» Brief
Turn the lines below into a JSON list of strings with one string per line, skipping any blank lines. Leave the pictures out of the list.

────────────────────────────────────────

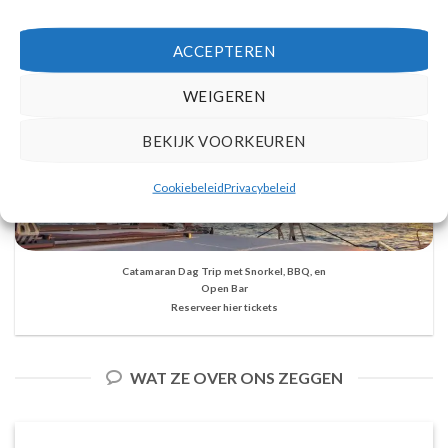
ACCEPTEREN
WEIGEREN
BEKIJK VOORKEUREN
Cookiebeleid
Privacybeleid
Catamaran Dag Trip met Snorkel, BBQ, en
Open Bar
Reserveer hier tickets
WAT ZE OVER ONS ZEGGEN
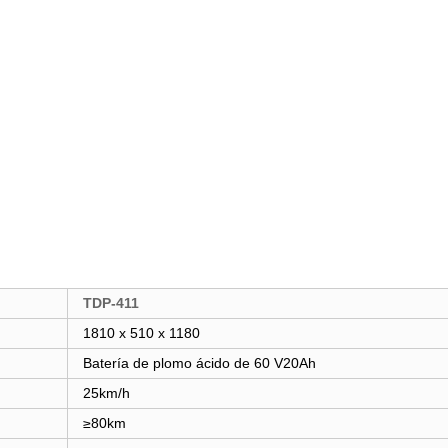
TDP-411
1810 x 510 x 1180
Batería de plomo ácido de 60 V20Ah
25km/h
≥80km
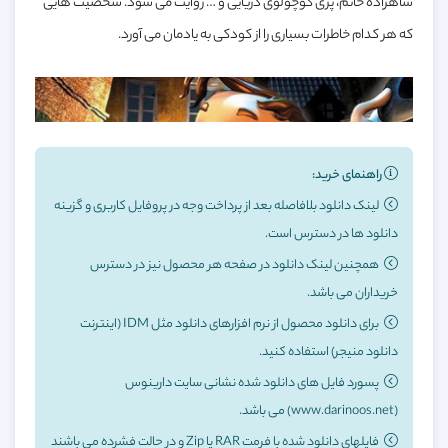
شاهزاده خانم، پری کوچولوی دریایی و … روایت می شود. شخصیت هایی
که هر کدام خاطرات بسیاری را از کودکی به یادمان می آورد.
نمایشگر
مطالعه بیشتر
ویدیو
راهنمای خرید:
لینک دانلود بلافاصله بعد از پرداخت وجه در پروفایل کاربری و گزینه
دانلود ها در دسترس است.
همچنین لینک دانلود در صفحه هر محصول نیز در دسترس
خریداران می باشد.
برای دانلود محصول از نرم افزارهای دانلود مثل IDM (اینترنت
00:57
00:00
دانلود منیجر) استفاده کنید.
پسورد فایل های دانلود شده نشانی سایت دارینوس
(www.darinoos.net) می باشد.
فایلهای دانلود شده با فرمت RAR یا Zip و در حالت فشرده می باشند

────────────────────────────────────────

» Expected output
[
  "ACCEPTEREN",
  "WEIGEREN",
  "BEKIJK VOORKEUREN",
  "Cookiebeleid",
  "Privacybeleid",
  "Catamaran Dag Trip met Snorkel, BBQ, en",
  "Open Bar",
  "Reserveer hier tickets",
  "WAT ZE OVER ONS ZEGGEN",
  "TDP-411",
  "1810 x 510 x 1180",
  "Batería de plomo ácido de 60 V20Ah",
  "25km/h",
  "≥80km",
  "شاهزاده خانم، پری کوچولوی دریایی و … روایت می شود. شخصیت هایی",
  "که هر کدام خاطرات بسیاری را از کودکی به یادمان می آورد.",
  "نمایشگر",
  "مطالعه بیشتر",
  "ویدیو",
  "راهنمای خرید:",
  "لینک دانلود بلافاصله بعد از پرداخت وجه در پروفایل کاربری و گزینه",
  "دانلود ها در دسترس است.",
  "همچنین لینک دانلود در صفحه هر محصول نیز در دسترس",
  "خریداران می باشد.",
  "برای دانلود محصول از نرم افزارهای دانلود مثل IDM (اینترنت",
  "00:57",
  "00:00",
  "دانلود منیجر) استفاده کنید.",
  "پسورد فایل های دانلود شده نشانی سایت دارینوس",
  "(www.darinoos.net) می باشد.",
  "فایلهای دانلود شده با فرمت RAR یا Zip و در حالت فشرده می باشند"
]